La prima riguardava la conciliazione della teoria della radiazione elettromagnetica con i principi della termodinamica. Le due discipline risultavano straordinariamente efficaci nei rispettivi ambiti. Tuttavia, il tentativo di coniugare questi due grandi apparati teorici dava origine a uno sconvolgente paradosso. Lo spazio doveva essere pervaso da una sostanza invisibile, detta etere. Il problema era che questa sostanza - che doveva essere rigida per permettere la propagazione dell'onda elettromagnetica e poco densa per permettere ai pianeti di muoversi - sembrava avere una capacità termica illimitata, un insaziabile appetito di calore. Apparentemente, nulla riusciva ad impedire che la materia di cui si compongono i corpi cedesse progressivamente tutto il suo calore all'etere sotto forma di vibrazioni elettromagnetiche di frequenza elevata. Questo implicava che i corpi materiali fossero "incapaci" di rimanere in equilibrio termico con l'ambiente, in evidente contrasto con il senso comune e l'evidenza sperimentale.
Anche la seconda questione era connessa con l'elettromagnetismo, in particolare con la descrizione del moto delle cariche elettriche. Emerse una profonda non corrispondenza matematica tra la teoria di Maxwell e le leggi del moto di Newton.
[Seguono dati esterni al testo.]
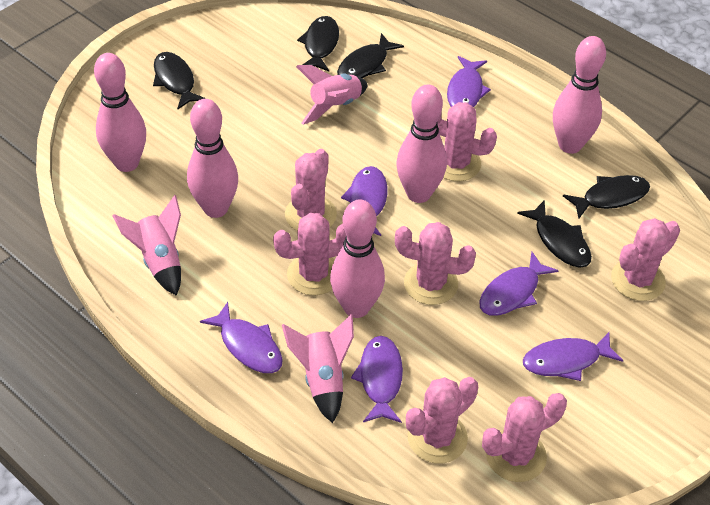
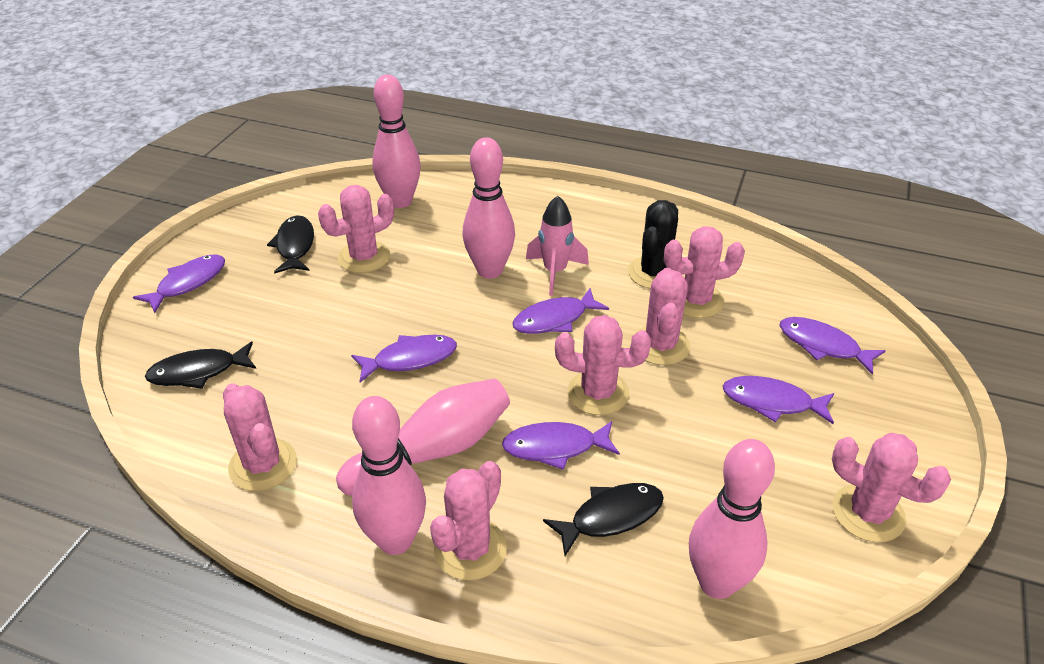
black cactus: none = 0 -> [628,200,678,289] = 1
black fish: [153,52,206,110] [297,16,339,71] [337,33,404,78] [517,200,592,268] [563,175,650,219] = 5 -> [145,342,256,389] [267,215,314,274] [543,483,664,556] = 3
pink rocket: [112,195,181,296] [282,314,354,423] [296,65,368,125] = 3 -> [526,196,589,296] = 1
Entrambe le questioni riguardano la natura del tempo: la prima, cioé il conflitto tra teoria elettromagnetica e i principi della termodinamica, è scaturita dal tentativo di spiegare la cosiddetta freccia del tempo, ossia il fatto che la maggior parte dei processi fisici possiede una direzionalità intrinseca che si manifesta in particolar modo nel flusso di calore. La seconda implica un contrasto fra il concetto newtoniano di tempo assoluto e la relatività del moto attribuita alle particelle elettricamente cariche.

In tal contesto si inserisce la teoria della relatività, dove la parola relatività si inserisce all'ovvia considerazione che il modo in cui il mondo ci appare dipende dalla nostra condizione di moto: esso è quindi relativo.